‘Fighting talk’ can leave cancer patients in Wales unable to talk about death and dying
Reluctance to talk honestly about death is preventing people with cancer from dying ‘well’, leading charity warns
Findings in Macmillan’s report include:
- The perceived need to ‘fight’ cancer often means people with a terminal diagnosis aren’t getting the right support to plan for end of life
- Almost a quarter of people with cancer in Wales (24%) have difficulty talking honestly about their feelings around cancer
- A gulf in communication means thousands of people with cancer in the UK unnecessarily die in hospital
- Advance Care Planning, discussing end of life wishes, can significantly improve end of life experiences
The need to ‘fight’ and remain positive could be having a negative effect on people living with cancer, a new report from Macmillan has revealed.
According to research by YouGov for Missed Opportunities, more than three quarters (77%)iv of people with cancer in Wales have thought about the fact that they may die from their disease.
However, in-depth conversations with health and social care professionals and people with cancer reveal there are a number of barriers preventing honest conversations about dying from taking place.
Health and social care professionals report that one of the biggest barriers to introducing conversations about dying is the pressure to stay positive and support people to ‘fight’ cancer, even when they have received a terminal diagnosis.
In fact, of those people surveyed who had spoken to their healthcare team about dying, only 19%vi of conversations across the UK were initiated by a health or social care professional.
Nearly one in four people with cancer in Wales (24%)vii also find it difficult to talk honestly about their feelings around cancer, and a similar amount (27%)viii feel guilty if they cannot stay positive about their disease.
For many, this gulf in communication means vital conversations – particularly about end of life preferences and wishes for things such as where they would like to die – are not had until it is too late, if they are had at all. This means thousands of people with cancer in the UK are unnecessarily dying in hospital.
It is a commonly held belief that describing people with cancer as ‘fighters’, keeps a person’s spirits high and instills in them a sense that the professionals supporting them are helping them to ‘fight the battle’.
Although some may find this language helpful, Missed Opportunities highlights the challenging contradiction of this fighting talk for people at the end of their lives.
Macmillan Wales wants to encourage and support health and social care professionals to facilitate more open and honest conversations about end of life using a process known as ‘Advance Care Planning’.
This allows people to discuss their individual worries, values and preferences for their care and can significantly improve people’s experiences of care at end of life.
Christine Fretwell, a Macmillan Advance Care Planning Facilitator working in Aneurin Bevan University Health Board said: “Health and social care professionals often worry about the right time to begin a conversation about dying and people’s preferences for their end of life care.
“These conversations are not easy, and a key part of our programme is about helping health care professionals to feel more confident in how they approach them.
“It is so important for us to help encourage people to share their preferences – it often results in a far better care experience for both patients and their loved ones.”
Pat Worlock, also a Macmillan Advance Care Planning facilitator added:
“Quite often, we find that patients don’t realise they have a choice – a choice about pain management, the treatment they receive and the place they would prefer to die.
“Once people realise that they can help shape their own end of life care, they can often feel a sense of relief because they have managed to take back a little bit of control.”
Richard Pugh, Head of Services for Macmillan in Wales said:
“What this report reveals, is the need for us to let people define their own experiences, and to avoid language that might create a barrier to conversations about dying.

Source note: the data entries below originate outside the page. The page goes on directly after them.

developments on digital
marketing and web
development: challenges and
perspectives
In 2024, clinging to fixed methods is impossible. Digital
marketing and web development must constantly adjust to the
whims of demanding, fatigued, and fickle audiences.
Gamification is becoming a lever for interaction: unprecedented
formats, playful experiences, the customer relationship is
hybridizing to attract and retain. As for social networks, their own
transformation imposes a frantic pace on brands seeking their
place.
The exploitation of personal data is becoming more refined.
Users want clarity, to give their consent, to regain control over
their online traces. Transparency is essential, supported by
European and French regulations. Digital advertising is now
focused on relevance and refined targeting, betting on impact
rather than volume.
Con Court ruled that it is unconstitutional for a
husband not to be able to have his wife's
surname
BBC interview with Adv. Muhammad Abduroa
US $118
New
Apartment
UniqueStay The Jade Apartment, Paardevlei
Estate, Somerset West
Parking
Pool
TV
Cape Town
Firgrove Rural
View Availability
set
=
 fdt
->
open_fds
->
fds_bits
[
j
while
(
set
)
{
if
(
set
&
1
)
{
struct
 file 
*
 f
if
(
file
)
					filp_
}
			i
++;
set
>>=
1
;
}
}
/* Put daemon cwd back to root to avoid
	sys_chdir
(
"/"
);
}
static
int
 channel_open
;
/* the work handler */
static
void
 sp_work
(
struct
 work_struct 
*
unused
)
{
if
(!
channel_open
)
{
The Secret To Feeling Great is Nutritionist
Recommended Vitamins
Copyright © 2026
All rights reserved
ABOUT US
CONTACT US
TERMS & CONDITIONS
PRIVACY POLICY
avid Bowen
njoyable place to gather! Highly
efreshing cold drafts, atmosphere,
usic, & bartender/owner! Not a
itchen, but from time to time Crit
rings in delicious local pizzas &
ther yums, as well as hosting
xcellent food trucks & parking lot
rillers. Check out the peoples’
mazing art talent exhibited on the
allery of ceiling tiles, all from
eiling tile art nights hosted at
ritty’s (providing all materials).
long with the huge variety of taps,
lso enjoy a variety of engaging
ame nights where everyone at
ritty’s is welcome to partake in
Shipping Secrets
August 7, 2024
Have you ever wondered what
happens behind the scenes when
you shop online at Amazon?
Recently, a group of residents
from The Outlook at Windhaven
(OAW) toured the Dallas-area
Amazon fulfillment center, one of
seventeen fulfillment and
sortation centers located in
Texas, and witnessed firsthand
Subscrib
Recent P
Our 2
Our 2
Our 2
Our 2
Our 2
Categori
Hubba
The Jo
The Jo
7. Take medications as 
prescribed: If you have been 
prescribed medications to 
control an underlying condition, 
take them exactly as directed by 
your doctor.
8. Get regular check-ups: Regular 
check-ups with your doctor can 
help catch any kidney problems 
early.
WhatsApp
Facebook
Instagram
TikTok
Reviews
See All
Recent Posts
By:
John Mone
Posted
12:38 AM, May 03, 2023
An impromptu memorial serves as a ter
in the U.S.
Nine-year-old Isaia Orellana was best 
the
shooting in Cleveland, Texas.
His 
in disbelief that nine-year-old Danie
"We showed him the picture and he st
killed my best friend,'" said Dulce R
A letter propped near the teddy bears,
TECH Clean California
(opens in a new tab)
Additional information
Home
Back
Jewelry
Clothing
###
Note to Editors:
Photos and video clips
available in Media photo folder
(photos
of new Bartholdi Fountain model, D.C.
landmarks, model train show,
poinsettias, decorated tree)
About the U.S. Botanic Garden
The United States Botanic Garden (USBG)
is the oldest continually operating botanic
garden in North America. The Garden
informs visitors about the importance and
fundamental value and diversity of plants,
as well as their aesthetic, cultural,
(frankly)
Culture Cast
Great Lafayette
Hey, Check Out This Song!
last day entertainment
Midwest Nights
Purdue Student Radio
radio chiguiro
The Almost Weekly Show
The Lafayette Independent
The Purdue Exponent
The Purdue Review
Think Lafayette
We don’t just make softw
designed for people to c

“We not only need patients and professionals to feel more comfortable in talking about preferences for end of life care, but to make sure the system can meet these preferences so that the advance care plans people put in place can be acted upon wherever practically possible.”
Macmillan Wales is now calling on the Welsh Government to help ensure there is an unwavering focus on early identification of people nearing the end of life, so that people are offered timely advance care planning before their health deteriorates, and that patients wishes can be easily accessed between healthcare settings and acted upon by healthcare professionals.